You can also use the following slash commands for specific actions on existing code:

  • /explain — Explain code. Provides a plain-language explanation of any code block.
  • /fix — Fix code errors. Identifies errors and suggests corrections.
  • /comments — Add code comments. Automatically documents your code with summaries of logic and data changes.
  • /optimize — Optimize code. Suggests improvements for performance and efficiency.

Fabric notebooks also offer inline code completion, which provides AI-powered autocomplete suggestions as you type in code cells.

Diagnose notebook failures

When a notebook cell fails, Copilot can help you diagnose and fix the issue directly in your notebook workflow.

Use Fix with Copilot for cell failures

After a cell execution failure (including Spark job failures surfaced in notebook execution), a Fix with Copilot option appears below the failed cell.

When you select Fix with Copilot, Copilot uses notebook context such as:

  • Code from the failed cell.
  • Runtime and execution context.
  • Spark execution details and error logs.

Copilot then provides:

  • An error summary.
  • A likely root cause.
  • Recommended next steps.

If a code change is needed, Copilot can suggest an updated version. Review the change in diff view, then choose whether to keep or undo it.

Use /fix for targeted or broader troubleshooting

You can also troubleshoot from Copilot chat or in-cell Copilot by using /fix.

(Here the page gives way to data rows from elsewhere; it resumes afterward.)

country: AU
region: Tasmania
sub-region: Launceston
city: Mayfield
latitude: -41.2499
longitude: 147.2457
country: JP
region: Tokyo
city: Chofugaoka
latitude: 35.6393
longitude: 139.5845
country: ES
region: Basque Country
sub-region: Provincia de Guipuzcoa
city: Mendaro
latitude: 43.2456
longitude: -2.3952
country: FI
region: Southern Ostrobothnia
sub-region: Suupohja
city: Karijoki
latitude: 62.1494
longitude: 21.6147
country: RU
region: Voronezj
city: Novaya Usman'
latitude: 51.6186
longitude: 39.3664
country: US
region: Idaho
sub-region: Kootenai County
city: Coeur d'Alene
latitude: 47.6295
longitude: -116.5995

  • Use /fix on a specific cell for a focused issue.
  • Use chat context to continue investigating related failures across multiple cells.

Current behavior

Fix with Copilot is available when a failure occurs in the current notebook session. If you reopen the notebook later, the button isn't shown for previous failures.

FAQ

When does Fix with Copilot appear?

Fix with Copilot appears after a notebook cell execution fails in the current session, including failures surfaced from Spark job execution in the notebook.

What information does Copilot use for diagnostics?

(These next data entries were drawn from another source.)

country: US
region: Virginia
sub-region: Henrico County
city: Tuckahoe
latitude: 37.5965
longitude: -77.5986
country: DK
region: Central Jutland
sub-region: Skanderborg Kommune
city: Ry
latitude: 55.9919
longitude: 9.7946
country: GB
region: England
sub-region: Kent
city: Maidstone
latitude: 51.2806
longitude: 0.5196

Copilot uses notebook context, including failed cell code, runtime and execution context, and available Spark execution details and error logs.

Does Copilot automatically change my code?

Copilot can suggest code fixes when needed. Review the proposed changes in diff view, then choose whether to keep or undo them.

Can Copilot troubleshoot issues across multiple cells?

Yes. Use /fix for a specific cell, and continue in chat to investigate related failures across multiple cells.

Does Copilot replace manual debugging?

No. Copilot accelerates diagnosis and suggests fixes, but you can still inspect logs and perform manual debugging as needed.

Will Fix with Copilot still appear after I reopen a notebook?

No. Today, the button appears only for failures that occur in the current notebook session.